**Data extracts:**
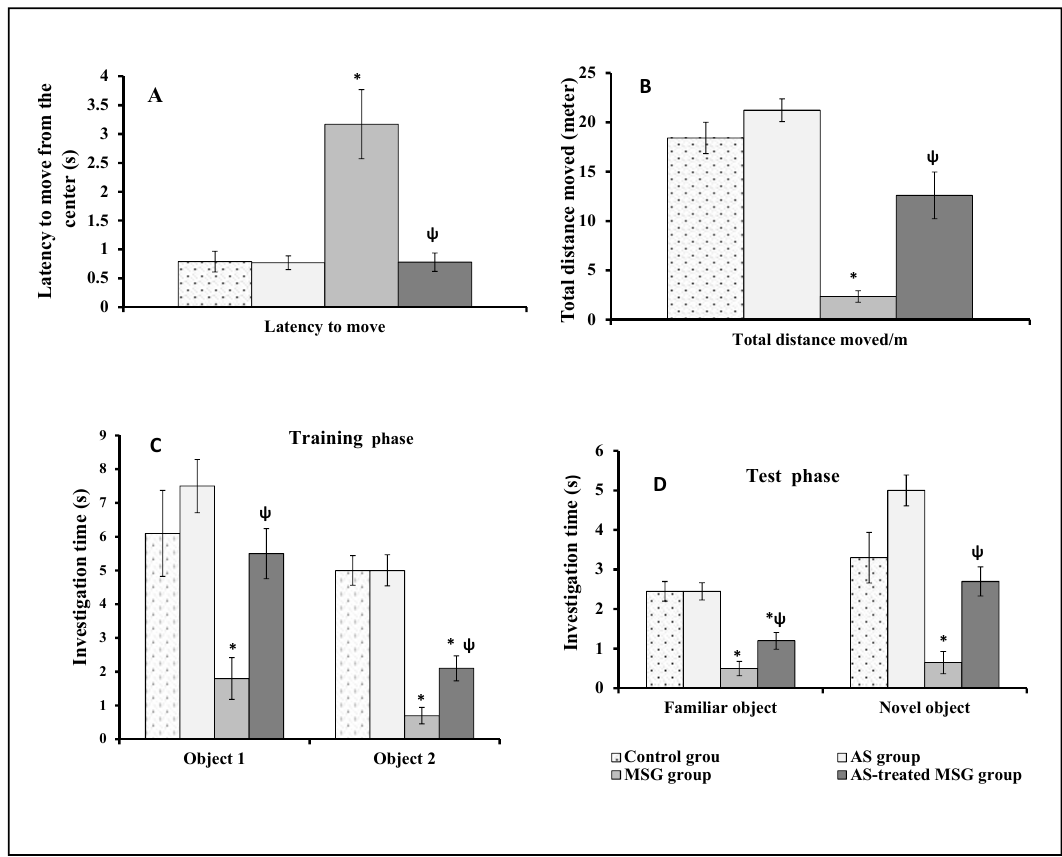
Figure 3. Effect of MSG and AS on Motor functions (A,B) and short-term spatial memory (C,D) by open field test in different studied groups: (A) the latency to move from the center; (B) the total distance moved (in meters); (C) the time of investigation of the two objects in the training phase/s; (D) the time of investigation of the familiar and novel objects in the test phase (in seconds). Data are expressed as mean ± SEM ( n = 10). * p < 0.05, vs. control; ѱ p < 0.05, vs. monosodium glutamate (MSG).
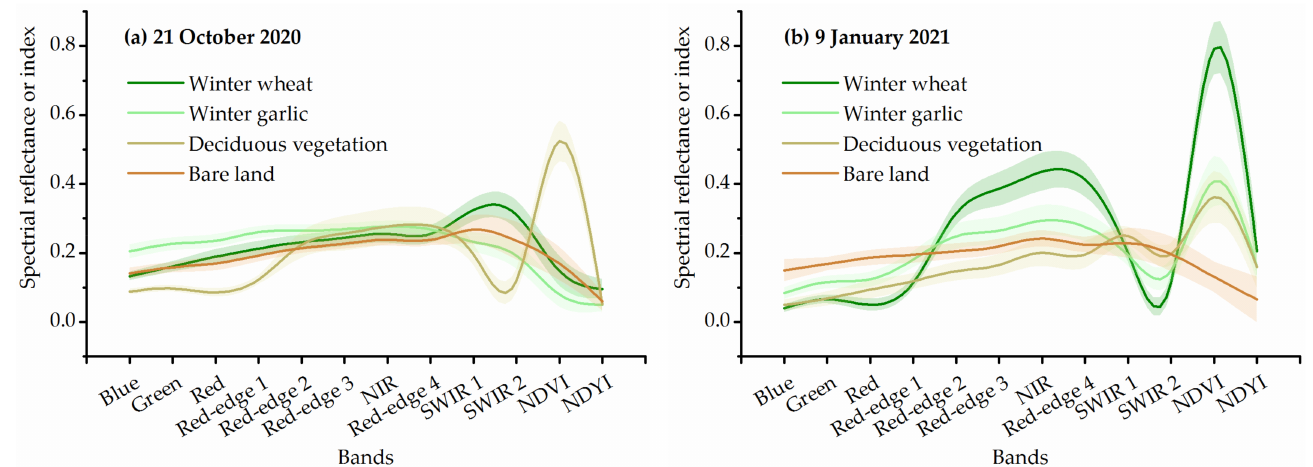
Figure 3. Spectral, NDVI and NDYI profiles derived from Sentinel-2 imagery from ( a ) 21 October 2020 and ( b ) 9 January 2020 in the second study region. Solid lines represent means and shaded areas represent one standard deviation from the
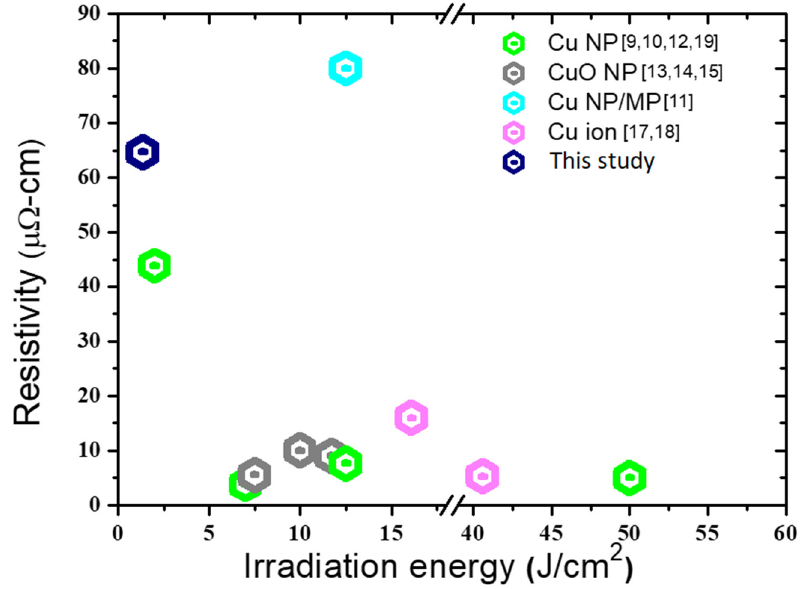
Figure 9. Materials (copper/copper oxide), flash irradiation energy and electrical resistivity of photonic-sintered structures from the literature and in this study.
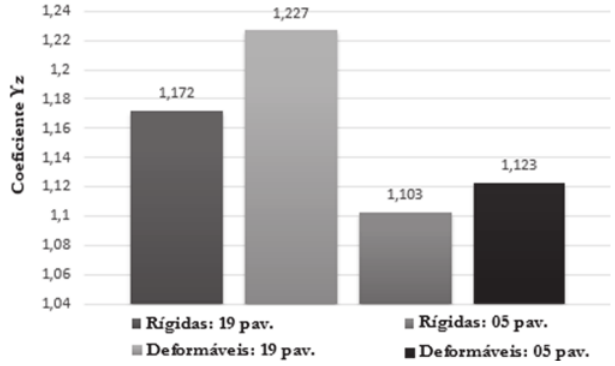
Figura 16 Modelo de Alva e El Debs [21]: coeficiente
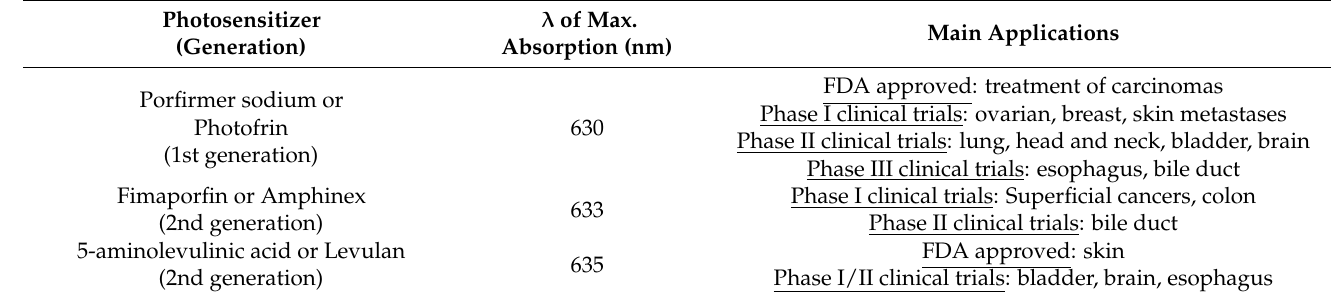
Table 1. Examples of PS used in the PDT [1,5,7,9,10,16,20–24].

---

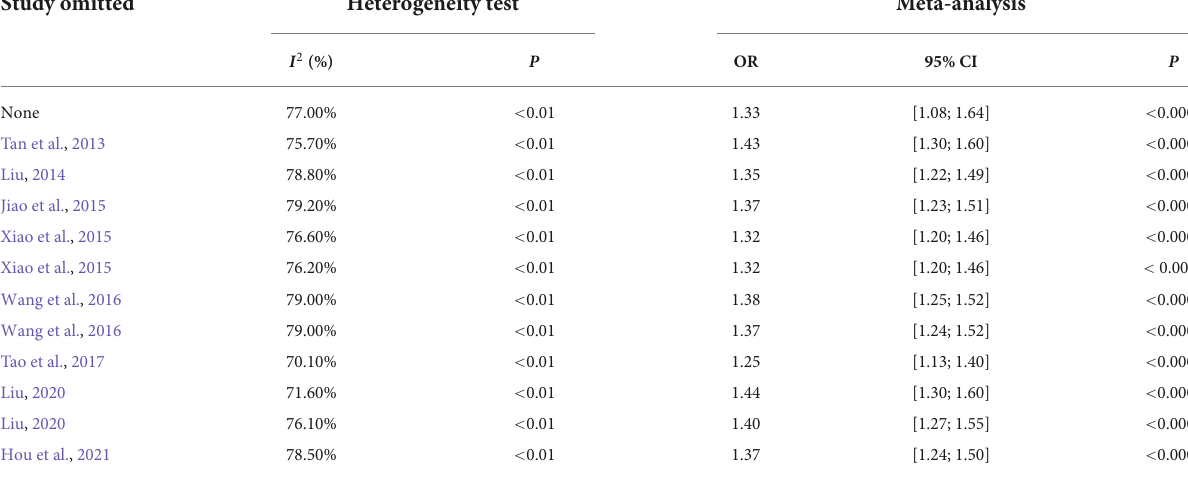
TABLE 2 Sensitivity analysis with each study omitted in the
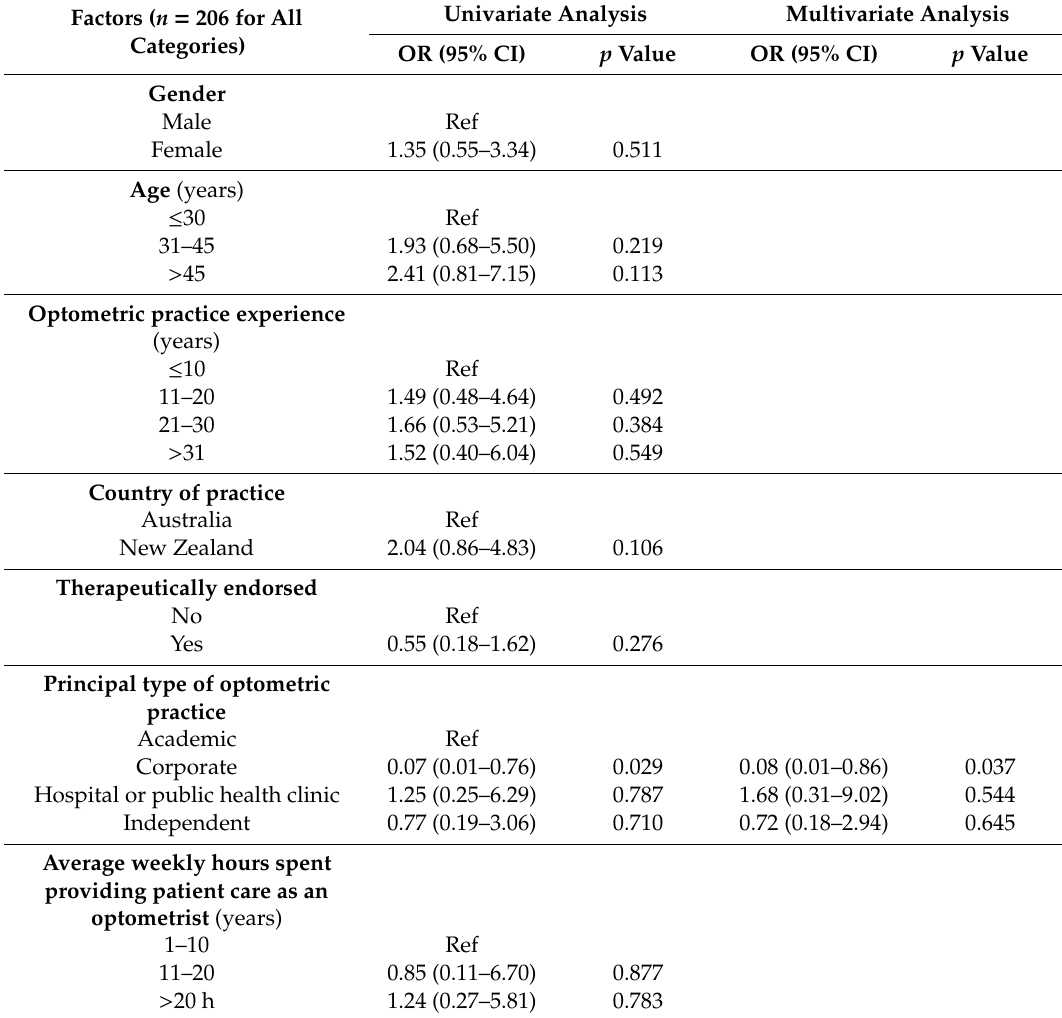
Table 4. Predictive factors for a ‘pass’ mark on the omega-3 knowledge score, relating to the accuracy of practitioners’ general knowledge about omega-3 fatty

**Assignment:** Search the material above for the word "from", then copy out each line that has it.

**Result below:**
Figure 3. Effect of MSG and AS on Motor functions (A,B) and short-term spatial memory (C,D) by open field test in different studied groups: (A) the latency to move from the center; (B) the total distance moved (in meters); (C) the time of investigation of the two objects in the training phase/s; (D) the time of investigation of the familiar and novel objects in the test phase (in seconds). Data are expressed as mean ± SEM ( n = 10). * p < 0.05, vs. control; ѱ p < 0.05, vs. monosodium glutamate (MSG).
Figure 3. Spectral, NDVI and NDYI profiles derived from Sentinel-2 imagery from ( a ) 21 October 2020 and ( b ) 9 January 2020 in the second study region. Solid lines represent means and shaded areas represent one standard deviation from the
Figure 9. Materials (copper/copper oxide), flash irradiation energy and electrical resistivity of photonic-sintered structures from the literature and in this study.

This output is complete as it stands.